Maya Karanouh

mk20on@BrockU.ca

Thesis: “Visual Art of the Revolution in the age of Social Media”

Abstract: From Europe to Asia and the Middle East, the years of 2019 and 2020 were witness to a series of people revolutions, rising to fight against authoritarian government. Social media played a crucial role in these revolutions. While social media platforms have rearranged our public and private aspects of life in many ways in the past 20 years, they have occupied an unprecedented role in social and political movements. Digital activism has relied on a variety of different new genres and forms to propagate political messages, mobilize people, disseminate critical information etc., all of which defining the shape and dynamics of revolts and uprisings in the age of social media. As a multidisciplinary architect and designer, with over 20 years of experience in entrepreneurship, managing companies in the graphic design and digital fields, I am deeply interested/ affected by these changes or phenomena. Throughout this experience I have developed a research interests in visual cultural studies and social media analytics, while having been a participant in the Lebanese uprising has shaped in me a consciousness for collective and political activism.

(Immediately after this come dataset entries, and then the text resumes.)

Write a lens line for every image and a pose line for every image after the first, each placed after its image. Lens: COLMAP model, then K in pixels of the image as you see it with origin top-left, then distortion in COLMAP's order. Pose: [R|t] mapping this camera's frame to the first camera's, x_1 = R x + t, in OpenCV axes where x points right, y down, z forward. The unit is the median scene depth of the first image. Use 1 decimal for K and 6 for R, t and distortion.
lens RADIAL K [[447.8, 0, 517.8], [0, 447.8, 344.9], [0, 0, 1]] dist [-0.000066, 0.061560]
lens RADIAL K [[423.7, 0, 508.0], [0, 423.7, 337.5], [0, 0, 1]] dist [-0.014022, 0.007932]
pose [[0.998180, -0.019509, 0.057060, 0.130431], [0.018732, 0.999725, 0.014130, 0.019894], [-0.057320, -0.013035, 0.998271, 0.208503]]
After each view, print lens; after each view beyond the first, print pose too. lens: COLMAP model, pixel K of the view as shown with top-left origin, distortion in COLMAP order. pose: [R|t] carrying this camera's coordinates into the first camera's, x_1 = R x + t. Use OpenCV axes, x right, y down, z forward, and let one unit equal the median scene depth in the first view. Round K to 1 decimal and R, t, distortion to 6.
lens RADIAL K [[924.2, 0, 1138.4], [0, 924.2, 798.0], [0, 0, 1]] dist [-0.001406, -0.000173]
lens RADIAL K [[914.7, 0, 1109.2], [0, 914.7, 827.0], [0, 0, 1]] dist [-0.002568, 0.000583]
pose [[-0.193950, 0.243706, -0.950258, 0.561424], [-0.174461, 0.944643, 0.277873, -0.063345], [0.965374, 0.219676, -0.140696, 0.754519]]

The research I am focused on will be interdisciplinary bringing together the digital humanities, visual arts, and political activism. The plan is to showcase the changing nature of political activism in the age of Social Media, and how the visual arts are supporting revolutions and how they have changed due to the nature of Social Media and its consumption through mobile devices. My research will be a comparative investigation of the visual art that was propagated on social media during three uprisings/revolutions which took place starting in 2018 and continuing in Belarus, Hong Kong, and Lebanon, chosen to showcase three diverse areas in the world. I hope my research will bring forth a new way of looking of the visual arts in political activism in the age of Social Media, and to showcase for future political activists the best practices in this field from a visual perspective.

Keywords: Political activism, revolutions, social movements, social media, digital activism, visual arts, visual cultural studies, interdisciplinary research.